A local father was up in arms over a locally bought baby’s cot that was infested with mould. Find out where he got the cot from and what you can do to prevent mould growing in your house.
Every parent wants the best for their kid and will go to all lengths to provide a safe, comfortable home for them. So imagine the horror this couple felt when they discovered a cot they had bought from a popular lifestyle and furnishing DIY shop had wood mould fungus growing on it. The fungal bloom was so extensive that the bottom of the baby’s mattress was also ‘infected’.
Help! Something’s living under my mattress!
The images of the ‘infected’ cot were sent to local citizen journalism site STOMP and according to the report, the parent, Tan emailed them the following:
“I purchased a baby cot from IKEA Alexandra for my newborn baby in Nov 2012.
“Now, fungus has grown and occupied the bed frame and mattress.
“This is very important and shocking to me as it may be harmful to my newborn baby had we found out only at a later stage.
“IKEA was informed of incident and they quickly collected the defective item back.
“They suggested we replace it with a new one but had no guarantee that the same incident would not happen again.
“The store manager, briefly explained that the growth of fungus was due to Singapore’s hot weather and humidity which is totally unacceptable for consumers.
“She then changed it from good replacement to cash refund. Even so, she expects us to collect the cash at IKEA to resolve the matter.
“This is not the crux of the problem. There was no apology and they do not view the seriousness of selling such poor quality goods which may danger the lives of newborns.
“IKEA should STOP selling the baby cots, it is not about the money. It is about the loved ones we care about.
“I’ve gone back recently, and the cots are still on sale there.”
A good excuse?
The issue that this parent has with the store was not only the lack of customer service but also the fact that the manager had blamed this ‘defect’ on natural causes. The climate in Singapore being humid, hot and wet year round is ideal for mould to grow on all furniture surfaces.
More expensive = better?
Netizens who have commented on the story suggests the parent to get a better cot from specialised baby shops such as Mothercare. The cots there might be pricier but they could probably control mould growth much better than the one got from IKEA.
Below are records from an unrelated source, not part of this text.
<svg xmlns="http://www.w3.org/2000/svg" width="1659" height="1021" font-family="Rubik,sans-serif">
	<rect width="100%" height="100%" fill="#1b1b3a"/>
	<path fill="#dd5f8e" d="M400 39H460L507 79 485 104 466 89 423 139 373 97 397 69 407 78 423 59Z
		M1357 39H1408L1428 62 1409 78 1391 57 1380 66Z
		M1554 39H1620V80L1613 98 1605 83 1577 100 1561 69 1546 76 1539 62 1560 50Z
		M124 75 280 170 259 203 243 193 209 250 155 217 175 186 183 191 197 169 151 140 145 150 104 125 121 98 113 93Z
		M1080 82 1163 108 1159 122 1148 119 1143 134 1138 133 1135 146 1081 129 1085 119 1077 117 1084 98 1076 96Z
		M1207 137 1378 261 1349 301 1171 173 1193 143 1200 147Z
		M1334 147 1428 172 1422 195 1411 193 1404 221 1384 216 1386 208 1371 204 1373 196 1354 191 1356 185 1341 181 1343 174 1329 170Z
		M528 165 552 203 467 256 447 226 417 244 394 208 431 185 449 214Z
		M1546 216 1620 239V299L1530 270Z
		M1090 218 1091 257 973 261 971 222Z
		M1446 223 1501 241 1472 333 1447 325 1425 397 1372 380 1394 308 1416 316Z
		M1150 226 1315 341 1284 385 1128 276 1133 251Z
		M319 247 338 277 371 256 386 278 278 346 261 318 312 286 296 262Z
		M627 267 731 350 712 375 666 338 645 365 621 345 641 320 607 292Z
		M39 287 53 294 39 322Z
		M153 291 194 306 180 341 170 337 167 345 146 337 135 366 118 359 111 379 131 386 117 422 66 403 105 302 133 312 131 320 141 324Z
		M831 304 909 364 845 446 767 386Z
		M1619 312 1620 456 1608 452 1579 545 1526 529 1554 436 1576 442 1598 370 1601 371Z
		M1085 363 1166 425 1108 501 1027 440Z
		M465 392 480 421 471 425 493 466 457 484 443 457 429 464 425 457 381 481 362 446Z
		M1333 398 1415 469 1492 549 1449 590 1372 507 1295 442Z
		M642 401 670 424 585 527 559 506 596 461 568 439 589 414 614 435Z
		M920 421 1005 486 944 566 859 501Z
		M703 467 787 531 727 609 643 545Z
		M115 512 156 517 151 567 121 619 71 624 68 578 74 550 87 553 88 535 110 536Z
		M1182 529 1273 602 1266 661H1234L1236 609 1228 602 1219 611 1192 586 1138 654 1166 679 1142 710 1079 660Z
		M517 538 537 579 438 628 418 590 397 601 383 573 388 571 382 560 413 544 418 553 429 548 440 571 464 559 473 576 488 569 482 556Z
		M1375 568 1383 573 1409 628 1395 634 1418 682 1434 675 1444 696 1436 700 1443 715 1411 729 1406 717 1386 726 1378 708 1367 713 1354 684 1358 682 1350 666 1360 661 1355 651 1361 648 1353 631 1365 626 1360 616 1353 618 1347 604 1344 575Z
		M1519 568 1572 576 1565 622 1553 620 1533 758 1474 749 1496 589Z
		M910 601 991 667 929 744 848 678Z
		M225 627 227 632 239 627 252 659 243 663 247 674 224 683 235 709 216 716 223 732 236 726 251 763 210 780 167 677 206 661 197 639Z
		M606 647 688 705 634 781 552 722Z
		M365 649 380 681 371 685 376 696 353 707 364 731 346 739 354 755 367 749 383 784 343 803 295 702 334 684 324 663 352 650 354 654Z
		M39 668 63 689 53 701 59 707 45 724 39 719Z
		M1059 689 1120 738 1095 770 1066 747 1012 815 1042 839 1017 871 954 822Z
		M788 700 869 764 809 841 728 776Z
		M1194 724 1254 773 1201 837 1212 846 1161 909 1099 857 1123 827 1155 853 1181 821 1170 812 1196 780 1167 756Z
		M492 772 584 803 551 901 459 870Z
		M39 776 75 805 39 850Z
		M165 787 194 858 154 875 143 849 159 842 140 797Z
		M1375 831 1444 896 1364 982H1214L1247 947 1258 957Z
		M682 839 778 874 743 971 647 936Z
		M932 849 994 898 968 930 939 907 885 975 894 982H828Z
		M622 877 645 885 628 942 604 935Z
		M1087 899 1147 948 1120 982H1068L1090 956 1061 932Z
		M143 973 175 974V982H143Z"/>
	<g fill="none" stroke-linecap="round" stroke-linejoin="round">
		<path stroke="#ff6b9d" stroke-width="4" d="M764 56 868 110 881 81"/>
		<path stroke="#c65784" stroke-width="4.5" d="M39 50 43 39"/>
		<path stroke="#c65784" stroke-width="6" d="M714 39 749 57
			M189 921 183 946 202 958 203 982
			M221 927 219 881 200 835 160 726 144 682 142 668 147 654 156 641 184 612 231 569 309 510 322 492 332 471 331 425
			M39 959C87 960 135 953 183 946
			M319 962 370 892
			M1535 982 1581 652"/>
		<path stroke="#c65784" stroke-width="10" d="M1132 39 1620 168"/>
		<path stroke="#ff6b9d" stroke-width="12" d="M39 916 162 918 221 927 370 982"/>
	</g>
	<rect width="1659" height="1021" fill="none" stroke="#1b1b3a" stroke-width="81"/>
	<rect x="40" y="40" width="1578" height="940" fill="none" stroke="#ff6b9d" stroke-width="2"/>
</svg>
Singapore, an ideal destination for mould
Unfortunately, no matter what furniture or cot you get, you can’t stop mould spores from settling into your home and Singapore’s climate present an ideal environment for mould to grow. However, there are some things you can do to prevent and curb wood mould growth in your home:
– Stop all water leaks first. Repair leaking roofs and plumbing fixtures.
– Increase air circulation within your home.
– Install and use exhaust fans in bathrooms, kitchens, and laundry rooms.
– Ventilate beds and mattresses often.
– Clean and dry water damaged carpets, clothing, bedding, upholstered furniture within 24 to 48 hours. If damage is too severe, consider throwing and buying a new one.
– Vacuum and clean your home regularly.